Work request = Print out the data that follows exactly, character for character, apart from the pictures.
[Opening Information given section]
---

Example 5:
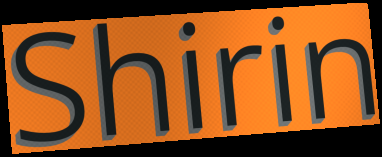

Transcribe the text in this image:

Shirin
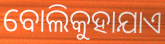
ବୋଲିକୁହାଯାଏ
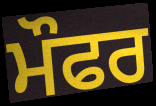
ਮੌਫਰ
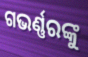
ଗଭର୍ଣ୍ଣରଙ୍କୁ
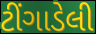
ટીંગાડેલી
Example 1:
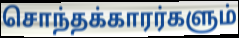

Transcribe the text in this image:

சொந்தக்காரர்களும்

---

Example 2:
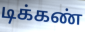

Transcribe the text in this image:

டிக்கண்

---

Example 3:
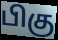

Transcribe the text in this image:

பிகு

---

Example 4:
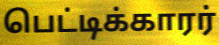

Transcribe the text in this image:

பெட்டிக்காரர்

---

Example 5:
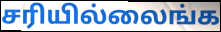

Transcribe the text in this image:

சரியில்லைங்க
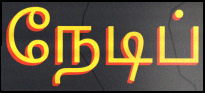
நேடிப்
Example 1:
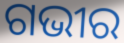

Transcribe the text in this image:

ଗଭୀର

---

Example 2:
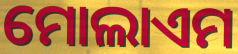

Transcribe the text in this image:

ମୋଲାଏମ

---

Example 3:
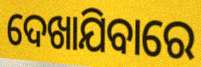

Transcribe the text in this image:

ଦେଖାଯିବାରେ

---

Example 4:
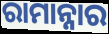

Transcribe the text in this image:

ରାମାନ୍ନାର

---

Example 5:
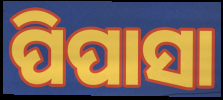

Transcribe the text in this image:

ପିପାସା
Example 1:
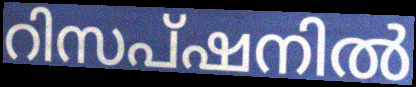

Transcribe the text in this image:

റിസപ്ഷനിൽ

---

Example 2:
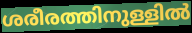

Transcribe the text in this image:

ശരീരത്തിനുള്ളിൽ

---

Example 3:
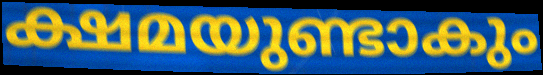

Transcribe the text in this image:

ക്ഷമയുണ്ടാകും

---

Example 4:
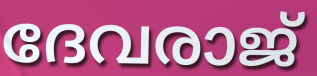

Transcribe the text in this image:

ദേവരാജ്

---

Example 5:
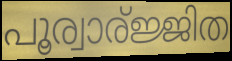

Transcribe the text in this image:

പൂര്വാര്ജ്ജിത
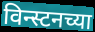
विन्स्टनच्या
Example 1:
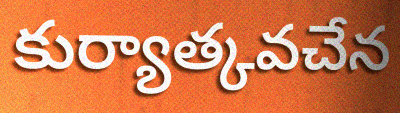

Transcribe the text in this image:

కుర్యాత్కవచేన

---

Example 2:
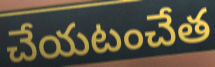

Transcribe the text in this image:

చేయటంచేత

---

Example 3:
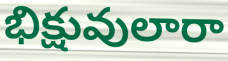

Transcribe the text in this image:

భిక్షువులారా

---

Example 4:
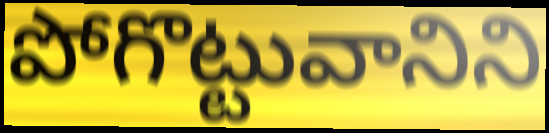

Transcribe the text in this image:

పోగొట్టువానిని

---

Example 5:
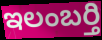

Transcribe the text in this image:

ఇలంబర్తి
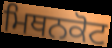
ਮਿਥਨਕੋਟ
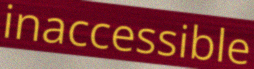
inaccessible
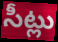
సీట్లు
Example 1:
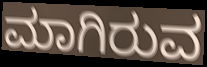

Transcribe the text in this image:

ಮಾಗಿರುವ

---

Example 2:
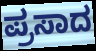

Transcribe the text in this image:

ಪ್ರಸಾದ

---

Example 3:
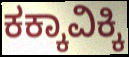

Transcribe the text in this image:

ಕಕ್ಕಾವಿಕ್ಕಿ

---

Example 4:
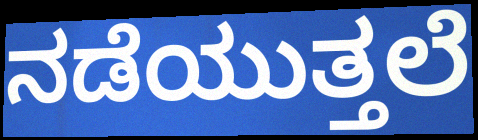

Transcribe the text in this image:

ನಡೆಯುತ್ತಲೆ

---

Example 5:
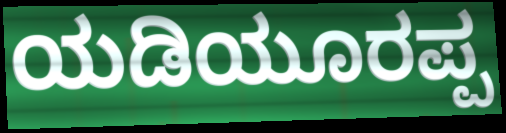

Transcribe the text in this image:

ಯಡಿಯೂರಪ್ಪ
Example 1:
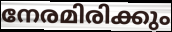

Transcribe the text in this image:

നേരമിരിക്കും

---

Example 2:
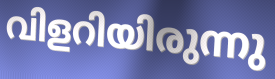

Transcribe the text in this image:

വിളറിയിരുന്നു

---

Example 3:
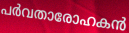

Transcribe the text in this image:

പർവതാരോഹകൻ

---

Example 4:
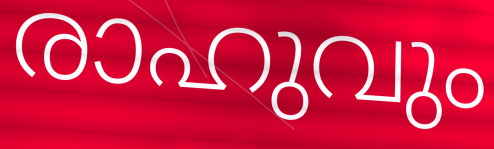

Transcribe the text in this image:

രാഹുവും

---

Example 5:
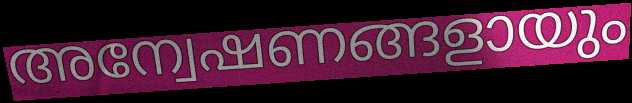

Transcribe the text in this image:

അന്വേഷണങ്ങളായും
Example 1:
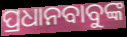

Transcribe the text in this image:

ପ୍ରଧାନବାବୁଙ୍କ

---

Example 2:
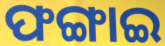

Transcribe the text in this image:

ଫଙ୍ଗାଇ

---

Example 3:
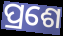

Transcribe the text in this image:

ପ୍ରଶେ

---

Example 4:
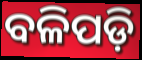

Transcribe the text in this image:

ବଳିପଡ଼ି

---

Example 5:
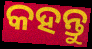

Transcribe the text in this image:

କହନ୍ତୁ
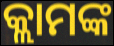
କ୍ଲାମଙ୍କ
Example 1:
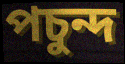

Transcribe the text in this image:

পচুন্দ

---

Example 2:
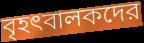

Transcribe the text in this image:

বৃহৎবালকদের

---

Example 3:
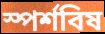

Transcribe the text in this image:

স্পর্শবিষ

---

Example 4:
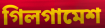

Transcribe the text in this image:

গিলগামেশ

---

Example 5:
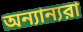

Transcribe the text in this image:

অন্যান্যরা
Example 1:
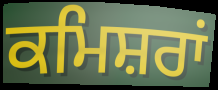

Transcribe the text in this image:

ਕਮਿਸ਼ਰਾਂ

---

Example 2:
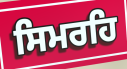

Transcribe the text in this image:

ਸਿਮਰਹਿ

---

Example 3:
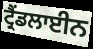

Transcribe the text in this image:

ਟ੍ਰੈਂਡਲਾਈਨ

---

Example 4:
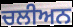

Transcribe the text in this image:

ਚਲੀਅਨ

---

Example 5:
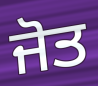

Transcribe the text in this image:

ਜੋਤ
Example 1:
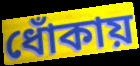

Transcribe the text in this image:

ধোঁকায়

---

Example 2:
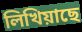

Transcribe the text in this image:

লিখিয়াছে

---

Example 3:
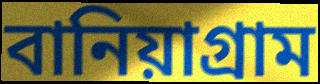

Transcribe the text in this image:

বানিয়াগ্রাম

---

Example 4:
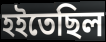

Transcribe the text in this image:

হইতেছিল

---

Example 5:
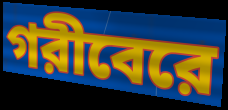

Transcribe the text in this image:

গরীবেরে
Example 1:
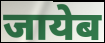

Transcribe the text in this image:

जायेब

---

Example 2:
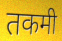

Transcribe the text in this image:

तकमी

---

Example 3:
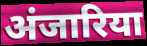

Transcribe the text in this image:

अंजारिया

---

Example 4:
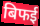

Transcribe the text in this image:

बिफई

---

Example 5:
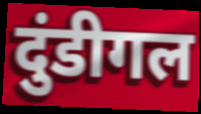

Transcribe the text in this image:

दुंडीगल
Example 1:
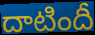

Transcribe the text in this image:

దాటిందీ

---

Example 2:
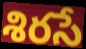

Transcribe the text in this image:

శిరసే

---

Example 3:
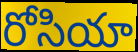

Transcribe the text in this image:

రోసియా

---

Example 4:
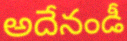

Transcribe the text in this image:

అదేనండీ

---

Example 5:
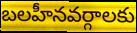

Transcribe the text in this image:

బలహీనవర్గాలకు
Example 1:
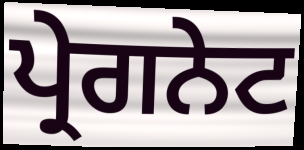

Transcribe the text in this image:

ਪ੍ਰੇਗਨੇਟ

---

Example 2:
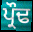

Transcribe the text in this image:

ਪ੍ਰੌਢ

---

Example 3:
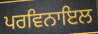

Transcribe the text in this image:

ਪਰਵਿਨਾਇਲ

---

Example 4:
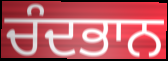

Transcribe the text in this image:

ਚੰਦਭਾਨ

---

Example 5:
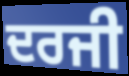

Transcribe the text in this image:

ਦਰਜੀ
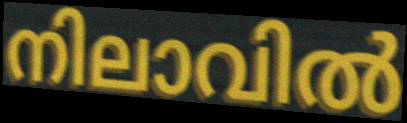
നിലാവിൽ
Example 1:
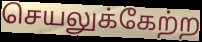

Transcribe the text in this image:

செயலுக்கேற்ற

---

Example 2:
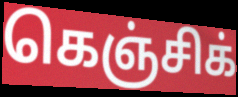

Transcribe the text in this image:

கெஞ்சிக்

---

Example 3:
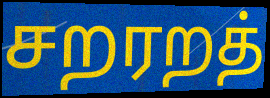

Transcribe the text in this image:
[Closing Information given section]
Solution to the exercise =
---

Example 5:

Transcribe the text in this image:

Shirin
ବୋଲିକୁହାଯାଏ
ਮੌਫਰ
ଗଭର୍ଣ୍ଣରଙ୍କୁ
ટીંગાડેલી
Example 1:

Transcribe the text in this image:

சொந்தக்காரர்களும்

---

Example 2:

Transcribe the text in this image:

டிக்கண்

---

Example 3:

Transcribe the text in this image:

பிகு

---

Example 4:

Transcribe the text in this image:

பெட்டிக்காரர்

---

Example 5:

Transcribe the text in this image:

சரியில்லைங்க
நேடிப்
Example 1:

Transcribe the text in this image:

ଗଭୀର

---

Example 2:

Transcribe the text in this image:

ମୋଲାଏମ

---

Example 3:

Transcribe the text in this image:

ଦେଖାଯିବାରେ

---

Example 4:

Transcribe the text in this image:

ରାମାନ୍ନାର

---

Example 5:

Transcribe the text in this image:

ପିପାସା
Example 1:

Transcribe the text in this image:

റിസപ്ഷനിൽ

---

Example 2:

Transcribe the text in this image:

ശരീരത്തിനുള്ളിൽ

---

Example 3:

Transcribe the text in this image:

ക്ഷമയുണ്ടാകും

---

Example 4:

Transcribe the text in this image:

ദേവരാജ്

---

Example 5:

Transcribe the text in this image:

പൂര്വാര്ജ്ജിത
विन्स्टनच्या
Example 1:

Transcribe the text in this image:

కుర్యాత్కవచేన

---

Example 2:

Transcribe the text in this image:

చేయటంచేత

---

Example 3:

Transcribe the text in this image:

భిక్షువులారా

---

Example 4:

Transcribe the text in this image:

పోగొట్టువానిని

---

Example 5:

Transcribe the text in this image:

ఇలంబర్తి
ਮਿਥਨਕੋਟ
inaccessible
సీట్లు
Example 1:

Transcribe the text in this image:

ಮಾಗಿರುವ

---

Example 2:

Transcribe the text in this image:

ಪ್ರಸಾದ

---

Example 3:

Transcribe the text in this image:

ಕಕ್ಕಾವಿಕ್ಕಿ

---

Example 4:

Transcribe the text in this image:

ನಡೆಯುತ್ತಲೆ

---

Example 5:

Transcribe the text in this image:

ಯಡಿಯೂರಪ್ಪ
Example 1:

Transcribe the text in this image:

നേരമിരിക്കും

---

Example 2:

Transcribe the text in this image:

വിളറിയിരുന്നു

---

Example 3:

Transcribe the text in this image:

പർവതാരോഹകൻ

---

Example 4:

Transcribe the text in this image:

രാഹുവും

---

Example 5:

Transcribe the text in this image:

അന്വേഷണങ്ങളായും
Example 1:

Transcribe the text in this image:

ପ୍ରଧାନବାବୁଙ୍କ

---

Example 2:

Transcribe the text in this image:

ଫଙ୍ଗାଇ

---

Example 3:

Transcribe the text in this image:

ପ୍ରଶେ

---

Example 4:

Transcribe the text in this image:

ବଳିପଡ଼ି

---

Example 5:

Transcribe the text in this image:

କହନ୍ତୁ
କ୍ଲାମଙ୍କ
Example 1:

Transcribe the text in this image:

পচুন্দ

---

Example 2:

Transcribe the text in this image:

বৃহৎবালকদের

---

Example 3:

Transcribe the text in this image:

স্পর্শবিষ

---

Example 4:

Transcribe the text in this image:

গিলগামেশ

---

Example 5:

Transcribe the text in this image:

অন্যান্যরা
Example 1:

Transcribe the text in this image:

ਕਮਿਸ਼ਰਾਂ

---

Example 2:

Transcribe the text in this image:

ਸਿਮਰਹਿ

---

Example 3:

Transcribe the text in this image:

ਟ੍ਰੈਂਡਲਾਈਨ

---

Example 4:

Transcribe the text in this image:

ਚਲੀਅਨ

---

Example 5:

Transcribe the text in this image:

ਜੋਤ
Example 1:

Transcribe the text in this image:

ধোঁকায়

---

Example 2:

Transcribe the text in this image:

লিখিয়াছে

---

Example 3:

Transcribe the text in this image:

বানিয়াগ্রাম

---

Example 4:

Transcribe the text in this image:

হইতেছিল

---

Example 5:

Transcribe the text in this image:

গরীবেরে
Example 1:

Transcribe the text in this image:

जायेब

---

Example 2:

Transcribe the text in this image:

तकमी

---

Example 3:

Transcribe the text in this image:

अंजारिया

---

Example 4:

Transcribe the text in this image:

बिफई

---

Example 5:

Transcribe the text in this image:

दुंडीगल
Example 1:

Transcribe the text in this image:

దాటిందీ

---

Example 2:

Transcribe the text in this image:

శిరసే

---

Example 3:

Transcribe the text in this image:

రోసియా

---

Example 4:

Transcribe the text in this image:

అదేనండీ

---

Example 5:

Transcribe the text in this image:

బలహీనవర్గాలకు
Example 1:

Transcribe the text in this image:

ਪ੍ਰੇਗਨੇਟ

---

Example 2:

Transcribe the text in this image:

ਪ੍ਰੌਢ

---

Example 3:

Transcribe the text in this image:

ਪਰਵਿਨਾਇਲ

---

Example 4:

Transcribe the text in this image:

ਚੰਦਭਾਨ

---

Example 5:

Transcribe the text in this image:

ਦਰਜੀ
നിലാവിൽ
Example 1:

Transcribe the text in this image:

செயலுக்கேற்ற

---

Example 2:

Transcribe the text in this image:

கெஞ்சிக்

---

Example 3:

Transcribe the text in this image:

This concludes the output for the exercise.